Présenté de cette manière, les gestes iconiques et métaphoriques seraient  en mesure de contribuer à la  ʺmatérialisationʺ visuelle de lʹobjet en cours de  conception. Le geste est alors le moyen le plus simple, le plus souple et le plus  facilement  mobilisable  pour  accéder  à  la  forme  visuelle  du  contenu  sémantique de la parole du locuteur. Cette hypothèse est en partie éclairée par  Miller et Franz (2005) qui ont souhaité vérifier, en demandant à leurs sujets  une production verbale et gestuelle, que la production de gestes est liée au  contenu spatial du discours. Pour cela, les sujets devaient décrire leur salon,  une procédure temporelle, lʹendroit où ils ont passé leur enfance et lʹendroit  où ils aimeraient vivre dans 15 ou 20 ans.   Leurs résultats montrent que la  gestuelle des deux mains est beaucoup plus sollicitée dans les conditions à  fort contenu spatial. La gestuelle à une seule main, quant à elle, montre des  résultats opposés faisant dire aux auteurs que le lien gestuelle/spatial est à  rechercher dans la gestuelle bimanuelle. Reste alors à étudier la part de  responsabilité de cette gestualité coverbale dans la mémoire spatiale. Cʹest  précisément  ce  que  proposent  Morsella  et  Krauss  (2004)  en  étudiant  la  gestuelle de sujets  qui doivent faire  des descriptions de contenu  spatial  mémorisé ou visuellement présent. Leurs résultats montrent que le locuteur  produit plus  de  gestes lorsquʹil  sʹagit de  contenu  spatial mémorisé.  Par  ailleurs, les sujets utilisent également plus de gestes lorsquʹil sʹagit de décrire  un  contenu  spatial  mémorisé  difficile  à  décrire  verbalement  comme  un  schéma par exemple. 

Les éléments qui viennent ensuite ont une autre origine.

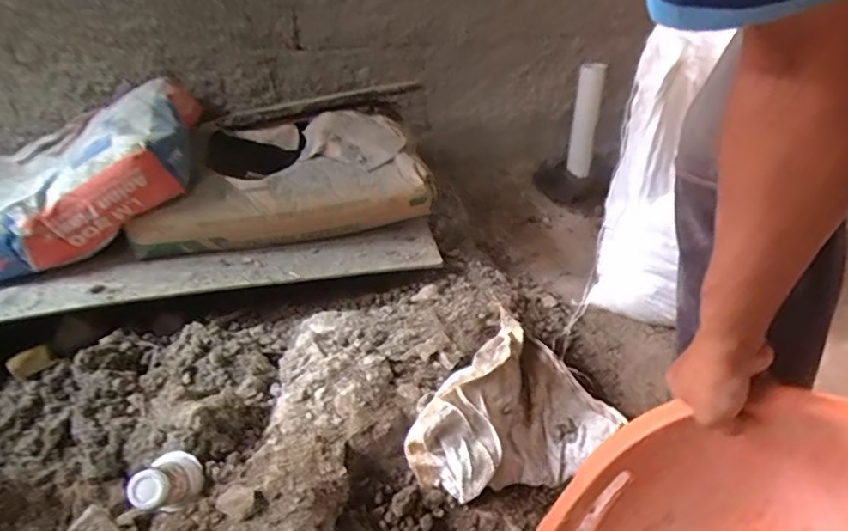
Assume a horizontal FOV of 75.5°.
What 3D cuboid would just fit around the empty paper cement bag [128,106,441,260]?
[{"bbox_3d":[-0.273,-0.177,1.084,0.527,0.164,0.276,-8,32,-11],"label":"empty paper cement bag"}]

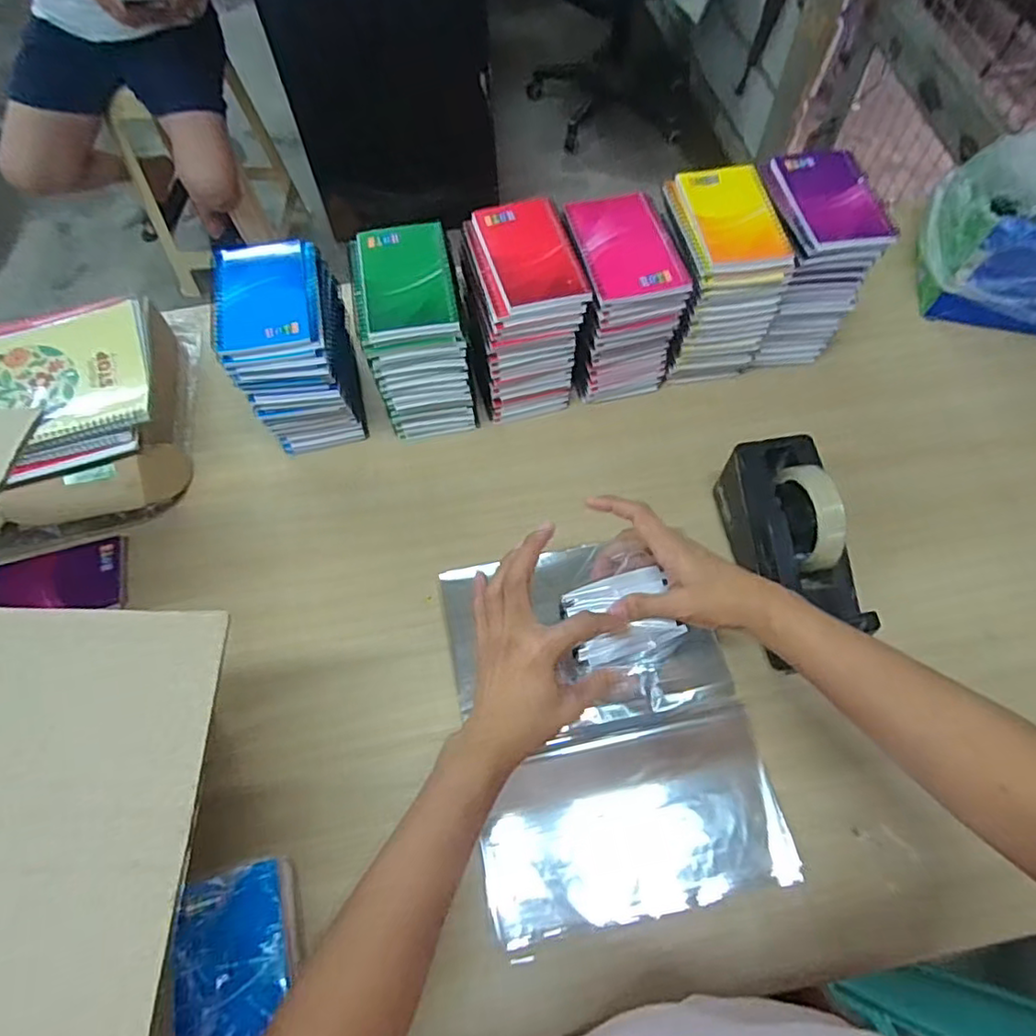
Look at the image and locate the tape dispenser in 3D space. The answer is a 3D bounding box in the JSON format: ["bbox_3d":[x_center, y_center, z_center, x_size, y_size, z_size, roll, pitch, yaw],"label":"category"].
[{"bbox_3d":[0.253,0.028,0.569,0.076,0.129,0.203,-6,63,-1],"label":"tape dispenser"}]

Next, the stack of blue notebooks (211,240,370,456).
[{"bbox_3d":[-0.225,-0.163,0.632,0.092,0.181,0.112,-7,63,-2],"label":"stack of blue notebooks"}]

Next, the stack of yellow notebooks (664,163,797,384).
[{"bbox_3d":[0.210,-0.251,0.670,0.107,0.185,0.132,-8,63,-2],"label":"stack of yellow notebooks"}]

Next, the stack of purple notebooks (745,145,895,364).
[{"bbox_3d":[0.303,-0.275,0.675,0.102,0.181,0.138,-9,63,-3],"label":"stack of purple notebooks"}]

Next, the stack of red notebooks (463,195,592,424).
[{"bbox_3d":[0.005,-0.209,0.653,0.103,0.176,0.137,-13,64,-5],"label":"stack of red notebooks"}]

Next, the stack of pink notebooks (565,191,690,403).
[{"bbox_3d":[0.106,-0.227,0.657,0.099,0.172,0.126,-14,64,-5],"label":"stack of pink notebooks"}]

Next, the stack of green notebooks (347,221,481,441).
[{"bbox_3d":[-0.104,-0.182,0.641,0.093,0.175,0.133,-13,64,-4],"label":"stack of green notebooks"}]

Jusquʹici, nous avons envisagé la gestuelle des mains sous lʹangle de la  communication et de lʹinteraction. Cʹest‐à‐dire, une gestuelle au service du  locuteur pour transmettre une information à lʹinterlocuteur et par là même  partager cette information. En restant sur ce schéma nous serions amené à  nous interroger sur les mécanismes que doit mobiliser lʹinterlocuteur pour  comprendre et mettre à son profit cette information transmise par le locuteur. 

Or, le geste est produit dans une forme de synchronie avec le langage verbal  qui laisse supposer une plus grande complexité du geste du locuteur. Cʹest  pourquoi il paraît plus judicieux, pour éclairer cette assertion de commencer  par décrire le geste sur le versant de sa production avant de lʹaborder sous  celui de sa réception.